──────── Input data ────────

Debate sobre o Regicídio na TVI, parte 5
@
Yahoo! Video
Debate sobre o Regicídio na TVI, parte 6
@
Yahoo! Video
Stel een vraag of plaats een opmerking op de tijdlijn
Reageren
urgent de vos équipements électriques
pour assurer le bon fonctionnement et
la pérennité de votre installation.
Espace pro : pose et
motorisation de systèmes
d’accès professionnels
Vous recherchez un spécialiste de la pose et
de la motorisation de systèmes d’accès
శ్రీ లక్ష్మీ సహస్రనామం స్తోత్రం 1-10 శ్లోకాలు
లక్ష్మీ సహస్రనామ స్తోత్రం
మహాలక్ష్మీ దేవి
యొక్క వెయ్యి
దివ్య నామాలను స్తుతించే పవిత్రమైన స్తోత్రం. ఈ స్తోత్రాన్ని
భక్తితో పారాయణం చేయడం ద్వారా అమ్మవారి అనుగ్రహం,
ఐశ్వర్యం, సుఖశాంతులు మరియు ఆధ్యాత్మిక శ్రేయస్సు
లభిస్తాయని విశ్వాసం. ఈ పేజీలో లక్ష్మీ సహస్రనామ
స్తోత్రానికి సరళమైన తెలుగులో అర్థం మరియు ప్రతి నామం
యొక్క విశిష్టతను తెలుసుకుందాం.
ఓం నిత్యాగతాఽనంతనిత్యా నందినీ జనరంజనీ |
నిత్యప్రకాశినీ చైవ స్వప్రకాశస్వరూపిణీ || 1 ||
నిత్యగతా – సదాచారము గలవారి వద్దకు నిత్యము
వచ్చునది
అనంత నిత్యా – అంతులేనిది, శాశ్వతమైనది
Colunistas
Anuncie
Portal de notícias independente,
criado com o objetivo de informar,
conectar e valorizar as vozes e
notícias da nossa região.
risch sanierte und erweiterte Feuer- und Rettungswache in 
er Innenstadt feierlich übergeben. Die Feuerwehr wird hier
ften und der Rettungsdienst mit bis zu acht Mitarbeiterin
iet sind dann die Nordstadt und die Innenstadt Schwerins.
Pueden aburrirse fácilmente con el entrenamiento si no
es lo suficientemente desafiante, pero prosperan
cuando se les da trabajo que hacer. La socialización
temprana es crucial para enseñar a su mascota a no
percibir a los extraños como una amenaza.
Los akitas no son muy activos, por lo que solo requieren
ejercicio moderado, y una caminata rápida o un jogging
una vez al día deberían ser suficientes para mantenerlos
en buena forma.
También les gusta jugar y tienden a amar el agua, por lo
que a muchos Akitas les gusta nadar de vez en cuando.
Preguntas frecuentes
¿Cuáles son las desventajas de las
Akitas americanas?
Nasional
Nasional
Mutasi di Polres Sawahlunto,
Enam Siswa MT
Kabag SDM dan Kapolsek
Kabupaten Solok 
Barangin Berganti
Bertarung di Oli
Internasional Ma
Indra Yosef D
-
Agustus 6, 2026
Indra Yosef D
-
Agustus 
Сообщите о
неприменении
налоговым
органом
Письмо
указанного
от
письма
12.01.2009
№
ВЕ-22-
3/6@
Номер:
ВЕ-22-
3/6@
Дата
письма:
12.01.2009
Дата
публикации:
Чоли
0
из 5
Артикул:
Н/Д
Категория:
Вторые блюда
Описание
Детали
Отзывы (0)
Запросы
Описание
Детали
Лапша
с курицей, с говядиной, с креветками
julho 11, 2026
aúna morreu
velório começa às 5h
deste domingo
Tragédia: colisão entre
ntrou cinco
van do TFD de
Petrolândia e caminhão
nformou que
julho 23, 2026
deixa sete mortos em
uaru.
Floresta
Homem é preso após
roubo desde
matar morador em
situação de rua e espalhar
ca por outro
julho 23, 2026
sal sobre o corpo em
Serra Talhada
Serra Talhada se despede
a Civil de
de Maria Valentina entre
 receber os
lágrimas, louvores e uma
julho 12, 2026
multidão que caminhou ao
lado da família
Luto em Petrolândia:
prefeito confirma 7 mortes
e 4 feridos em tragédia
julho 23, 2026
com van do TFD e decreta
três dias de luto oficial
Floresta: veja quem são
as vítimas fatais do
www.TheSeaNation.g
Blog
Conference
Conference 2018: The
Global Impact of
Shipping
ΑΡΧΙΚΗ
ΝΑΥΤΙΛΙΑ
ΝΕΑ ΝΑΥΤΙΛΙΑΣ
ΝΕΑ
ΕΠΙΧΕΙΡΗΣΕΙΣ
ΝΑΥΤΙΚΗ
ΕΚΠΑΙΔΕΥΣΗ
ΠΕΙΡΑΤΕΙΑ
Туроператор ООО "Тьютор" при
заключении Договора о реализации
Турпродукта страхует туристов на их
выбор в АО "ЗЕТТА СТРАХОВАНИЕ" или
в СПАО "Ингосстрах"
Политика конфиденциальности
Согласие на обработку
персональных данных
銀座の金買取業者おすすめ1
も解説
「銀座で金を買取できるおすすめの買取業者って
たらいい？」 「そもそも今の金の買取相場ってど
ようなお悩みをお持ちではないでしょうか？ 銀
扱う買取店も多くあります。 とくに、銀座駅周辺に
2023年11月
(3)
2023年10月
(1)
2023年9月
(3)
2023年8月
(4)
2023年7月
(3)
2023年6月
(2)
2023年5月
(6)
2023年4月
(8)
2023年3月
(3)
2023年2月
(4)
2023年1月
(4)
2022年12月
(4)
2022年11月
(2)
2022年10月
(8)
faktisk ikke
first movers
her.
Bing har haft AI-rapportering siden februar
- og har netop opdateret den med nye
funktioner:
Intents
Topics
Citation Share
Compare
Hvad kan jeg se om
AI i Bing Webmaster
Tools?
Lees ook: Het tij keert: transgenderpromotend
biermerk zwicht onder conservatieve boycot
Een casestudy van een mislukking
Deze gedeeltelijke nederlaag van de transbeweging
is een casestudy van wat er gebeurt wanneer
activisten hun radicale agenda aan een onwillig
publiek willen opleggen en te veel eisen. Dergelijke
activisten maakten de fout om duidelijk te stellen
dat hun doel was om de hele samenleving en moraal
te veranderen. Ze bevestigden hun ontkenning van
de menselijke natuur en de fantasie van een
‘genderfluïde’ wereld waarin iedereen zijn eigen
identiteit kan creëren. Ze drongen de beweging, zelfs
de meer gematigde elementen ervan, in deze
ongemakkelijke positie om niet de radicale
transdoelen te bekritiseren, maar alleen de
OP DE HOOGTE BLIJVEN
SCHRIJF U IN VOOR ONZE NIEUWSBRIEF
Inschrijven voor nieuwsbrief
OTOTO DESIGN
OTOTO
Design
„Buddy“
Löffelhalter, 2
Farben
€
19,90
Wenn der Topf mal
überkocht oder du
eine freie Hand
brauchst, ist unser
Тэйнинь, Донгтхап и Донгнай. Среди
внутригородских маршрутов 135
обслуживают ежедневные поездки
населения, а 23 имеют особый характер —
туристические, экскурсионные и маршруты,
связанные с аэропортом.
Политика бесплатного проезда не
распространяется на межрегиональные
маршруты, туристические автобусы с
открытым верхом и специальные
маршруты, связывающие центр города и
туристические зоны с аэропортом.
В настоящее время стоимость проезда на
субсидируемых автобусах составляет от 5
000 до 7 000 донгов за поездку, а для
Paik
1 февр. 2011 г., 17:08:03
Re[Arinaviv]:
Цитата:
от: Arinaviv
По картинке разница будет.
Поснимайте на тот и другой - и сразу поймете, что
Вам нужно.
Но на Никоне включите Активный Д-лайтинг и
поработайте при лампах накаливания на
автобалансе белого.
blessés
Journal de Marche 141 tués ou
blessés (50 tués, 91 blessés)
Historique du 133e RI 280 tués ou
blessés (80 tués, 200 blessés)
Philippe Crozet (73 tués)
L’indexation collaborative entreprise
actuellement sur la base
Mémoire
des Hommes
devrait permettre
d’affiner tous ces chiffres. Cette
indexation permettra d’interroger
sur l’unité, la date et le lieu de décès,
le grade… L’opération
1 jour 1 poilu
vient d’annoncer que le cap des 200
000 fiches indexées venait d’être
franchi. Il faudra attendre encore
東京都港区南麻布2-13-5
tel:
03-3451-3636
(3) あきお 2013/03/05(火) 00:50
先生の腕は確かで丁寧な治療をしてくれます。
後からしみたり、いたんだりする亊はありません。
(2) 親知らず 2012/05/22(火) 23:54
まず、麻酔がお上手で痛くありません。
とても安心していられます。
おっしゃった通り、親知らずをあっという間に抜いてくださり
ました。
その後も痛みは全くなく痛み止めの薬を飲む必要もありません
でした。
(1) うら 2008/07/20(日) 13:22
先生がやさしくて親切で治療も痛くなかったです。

────────

■ Job item ■
Every line holding the string "Talhada" should be copied here, so please find those lines in the data.

■ Completed task ■
Serra Talhada
Serra Talhada se despede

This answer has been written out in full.